→ **Passage shown**:
2000 aviation accident in the Philippines

Air Philippines Flight 541 was a scheduled domestic flight operated by Air Philippines from Ninoy Aquino International Airport in Metro Manila to Francisco Bangoy International Airport in Davao City. On April 19, 2000, the Boeing 737-200 crashed south of Davao City while on approach to the airport, killing all 124 passengers and 7 crew members. It remains the deadliest air disaster in the Philippines, surpassing the 1998 crash of Cebu Pacific Flight 387, and the third-deadliest accident involving the Boeing 737-200, after Mandala Airlines Flight 091 (which crashed five years later), and Indian Airlines Flight 113 (which crashed nearly twelve years prior).

== Aircraft and crew ==
=== Aircraft ===
The aircraft, a Boeing 737-2H4, registration RP-C3010 and previously owned by Southwest Airlines, was first delivered in February 1978 and was sold to Air Philippines 20 years later.

=== Passengers and crew ===
In command of the flight was Captain Estraton Catipay - the youngest pilot to have served for Philippine Airlines in the 1960s. He also worked for airlines in the United States such as Pan Am, Delta, TWA and Eastern Airlines, and in other major airlines in Asia and London such as Malaysia Air.

There were 124 passengers (19 of them children) and 7 crew members, totalling 131 people on board. The flight was packed as it was the start of Easter and transportation services across the Philippines were heavily crowded, with people taking advantage of the long holidays going back to their hometowns in the country. Among the victims were the sister-in-law, nephew, and niece of then-Cotabato Governor Emmanuel Piñol.

→ **Problem set**:
1) Echo the passage on the Air Philippines Flight 541 crash from "There were 124" to "Governor Emmanuel Piñol.".
2) According to the Air Philippines Flight 541 passage, which airline owned the aircraft before Air Philippines?
3) Go on with the account of the Air Philippines Flight 541 crash from the point where it stops.

→ **Records provided**:
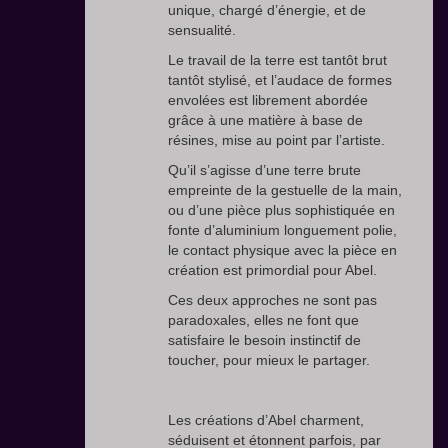
unique, chargé d’énergie, et de
sensualité.
Le travail de la terre est tantôt brut
tantôt stylisé, et l’audace de formes
envolées est librement abordée
grâce à une matière à base de
résines, mise au point par l’artiste.
Qu’il s’agisse d’une terre brute
empreinte de la gestuelle de la main,
ou d’une pièce plus sophistiquée en
fonte d’aluminium longuement polie,
le contact physique avec la pièce en
création est primordial pour Abel.
Ces deux approches ne sont pas
paradoxales, elles ne font que
satisfaire le besoin instinctif de
toucher, pour mieux le partager.
Les créations d’Abel charment,
séduisent et étonnent parfois, par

→ **Outputs for the tasks**:
1)
There were 124 passengers (19 of them children) and 7 crew members, totalling 131 people on board. The flight was packed as it was the start of Easter and transportation services across the Philippines were heavily crowded, with people taking advantage of the long holidays going back to their hometowns in the country. Among the victims were the sister-in-law, nephew, and niece of then-Cotabato Governor Emmanuel Piñol.

2) Southwest Airlines

3)
== Accident ==
On April 19, 2000, Flight 541, with 131 passengers and crew, left Manila at about 5:30 a.m. At around 7 a.m. the aircraft was approaching runway 05 at Davao City behind an Airbus A320 operated by Philippine Airlines. When Flight 541 broke out of the clouds the crew observed that the preceding aircraft had not cleared the runway, they advised air traffic control that a missed approach procedure would be executed. Flight 541 began to climb and re-entered the clouds. The correct procedure would have been to climb to 4,000 ft on instruments and circle around to pick up a glide slope. Instead, the pilots attempted to fly VFR in instrument conditions at a lower altitude. Flight 541 hit a coconut tree about 500 ft above sea level, and crashed east of Francisco Bangoy International Airport. The plane subsequently caught fire and disintegrated; there were no survivors.

== Aftermath ==
Villagers on the island said the plane was flying at low altitude and hit the top of a coconut tree, which knocked off part of its wing. They said it appeared the plane tried to pull up under full engine power, but failed and crashed. The plane caught fire when it came down in a coconut grove. Airport officials said skies were foggy at the time of the accident. Twenty-one of the victims were never identified and were buried in a mass grave.

Francisco Bangoy International Airport did not have instrument landing equipment at the time, and visual landings had been cancelled several minutes before the crash.